Studies with monkeys seem to prove the theory of genetic determined preferences.

 

Monkeys are considered a good research subject concerning this question of gene influence because (1) they are genetically our closest relatives and (2) they are not influenced by social norms and the ideas that society has about gender appropriate behaviour. So they are unbiased, neutral research subjects.

 

In an experiment on vervet monkeys, researchers presented male and female monkeys with a choice of toys—wheeled vehicles, plush toys such as dolls. The researchers did find that females were more likely to pick up dolls. And the male monkeys were more likely to handle toy cars (Alexander and Hines 2002).

 

This study seems to prove that males are more interested in objects with function and females are more interested in objects related to social interaction. So, is our common sense reason number three proven? Come on! Monkeys?!

 

All the tree common sense reasons don’t apply. They don’t explain why we find only few women in the top management positions of high-tech companies.

 

There is another fact that explains better why we find fewer and fewer women the further we go to the top of the tech-pyramid: That is the absence of role models.

 

Initiatives and mentoring programs for technical women all around the globe have proven already first results. For example the Distributed Mentoring Program by the University of British Columbia matches undergraduate technical women with female mentors during one summer research experience. The measurement of effectiveness of this mentoring program shows that 50% of mentored women go on to graduate school compared to about 3 percent of all women who earn undergraduate degrees in computer science.

 

Canadian programs for teenage girls show that computer classes lead by female teachers and full-female classes raise the participation of girls from 10 % to 40 %. (canadawomenincs)

 

With those initiatives, that provide women with female tech role models, we are already on a good way to get actively more women into the tech sector and eventually to tech leadership.

 

 

And what else has future to offer to women?

 

If Dan Pink, former speechwriter to Vice President Al Gore, is right, we are moving right now from the information age to the conceptual age. This means a shift from an economy built on the logical, sequential abilities of the Information Age to an economy built on inventive, empathic abilities—the Conceptual Age. Or in other words, we are shifting from high-tech to high touch. And this move could mean a benefit for women.

 

To make it more striking Pink calls the information age the left brain era and the conceptual age the right brain era. Everything what was characteristic for the working style of the last century, linear processes, logical and analytical talents (the left brain domain and typically men’s strong points) are still necessary, but they’re no longer sufficient.

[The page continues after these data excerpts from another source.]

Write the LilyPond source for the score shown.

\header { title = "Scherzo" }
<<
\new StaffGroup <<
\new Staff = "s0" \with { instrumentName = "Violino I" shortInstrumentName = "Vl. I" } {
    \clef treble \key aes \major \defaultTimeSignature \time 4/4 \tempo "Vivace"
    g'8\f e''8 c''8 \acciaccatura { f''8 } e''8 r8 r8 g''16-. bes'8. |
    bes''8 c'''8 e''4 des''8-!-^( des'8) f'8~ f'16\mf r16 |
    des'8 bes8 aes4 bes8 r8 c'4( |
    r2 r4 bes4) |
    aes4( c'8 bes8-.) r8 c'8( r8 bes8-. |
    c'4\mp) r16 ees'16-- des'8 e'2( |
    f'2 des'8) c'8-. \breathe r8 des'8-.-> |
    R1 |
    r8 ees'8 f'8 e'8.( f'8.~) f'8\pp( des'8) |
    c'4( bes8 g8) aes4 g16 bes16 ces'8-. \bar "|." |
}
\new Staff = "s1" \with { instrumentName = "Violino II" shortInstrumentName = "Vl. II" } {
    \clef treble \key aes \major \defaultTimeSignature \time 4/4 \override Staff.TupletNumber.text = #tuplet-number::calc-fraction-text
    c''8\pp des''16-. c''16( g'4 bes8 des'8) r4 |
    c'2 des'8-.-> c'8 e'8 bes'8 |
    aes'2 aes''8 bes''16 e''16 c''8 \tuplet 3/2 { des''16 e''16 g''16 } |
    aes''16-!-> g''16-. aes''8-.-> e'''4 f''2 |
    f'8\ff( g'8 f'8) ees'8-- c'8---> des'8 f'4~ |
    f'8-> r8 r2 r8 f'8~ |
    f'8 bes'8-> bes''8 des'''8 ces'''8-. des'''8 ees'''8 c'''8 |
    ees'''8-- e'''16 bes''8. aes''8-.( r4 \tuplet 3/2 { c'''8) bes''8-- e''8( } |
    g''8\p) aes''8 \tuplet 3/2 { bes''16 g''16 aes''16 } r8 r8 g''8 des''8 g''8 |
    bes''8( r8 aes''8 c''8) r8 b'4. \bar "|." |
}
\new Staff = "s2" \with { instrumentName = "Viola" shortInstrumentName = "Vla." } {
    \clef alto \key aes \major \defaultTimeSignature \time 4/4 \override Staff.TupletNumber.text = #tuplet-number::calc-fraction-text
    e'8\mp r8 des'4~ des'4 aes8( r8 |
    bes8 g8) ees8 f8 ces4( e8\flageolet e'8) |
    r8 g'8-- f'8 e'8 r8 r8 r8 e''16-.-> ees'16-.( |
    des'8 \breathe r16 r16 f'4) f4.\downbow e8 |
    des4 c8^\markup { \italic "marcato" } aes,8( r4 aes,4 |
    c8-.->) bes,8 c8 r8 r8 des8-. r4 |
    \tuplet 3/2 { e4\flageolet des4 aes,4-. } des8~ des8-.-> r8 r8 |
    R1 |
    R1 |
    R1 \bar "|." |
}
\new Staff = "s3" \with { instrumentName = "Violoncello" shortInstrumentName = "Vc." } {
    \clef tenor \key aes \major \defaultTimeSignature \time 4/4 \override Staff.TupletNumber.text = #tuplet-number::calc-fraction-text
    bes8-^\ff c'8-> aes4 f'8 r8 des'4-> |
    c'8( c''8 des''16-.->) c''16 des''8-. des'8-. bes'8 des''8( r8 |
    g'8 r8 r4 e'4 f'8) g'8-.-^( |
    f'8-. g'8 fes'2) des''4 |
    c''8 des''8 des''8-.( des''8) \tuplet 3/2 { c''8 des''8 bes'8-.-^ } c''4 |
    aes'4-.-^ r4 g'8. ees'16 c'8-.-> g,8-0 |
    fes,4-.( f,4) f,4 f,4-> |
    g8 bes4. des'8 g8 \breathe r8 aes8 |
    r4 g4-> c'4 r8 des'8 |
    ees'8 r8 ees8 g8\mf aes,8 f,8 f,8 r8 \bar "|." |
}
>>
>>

Instead, in the 21st century the abilities that matter most are closer in spirit to the specialties of the right hemisphere – artistry, creativity and empathy. Pink explains that in times when you can download expert knowledge from the internet abilities that can’t be digitalized – empathizing with a client or understanding the subtleties of a negotiation (typically more the strengths of women) become more valuable.

 

It might be that women relate better to the requirements of this new era.

 

But whatever the future for women looks like, it can only be inspiring if you take it with the spirit of Carol Bartz: “Most people assume that because I’m a woman, I’m someone who’s standing behind a leader, a man. The fact that they’re unenlightened is their problem, not mine.”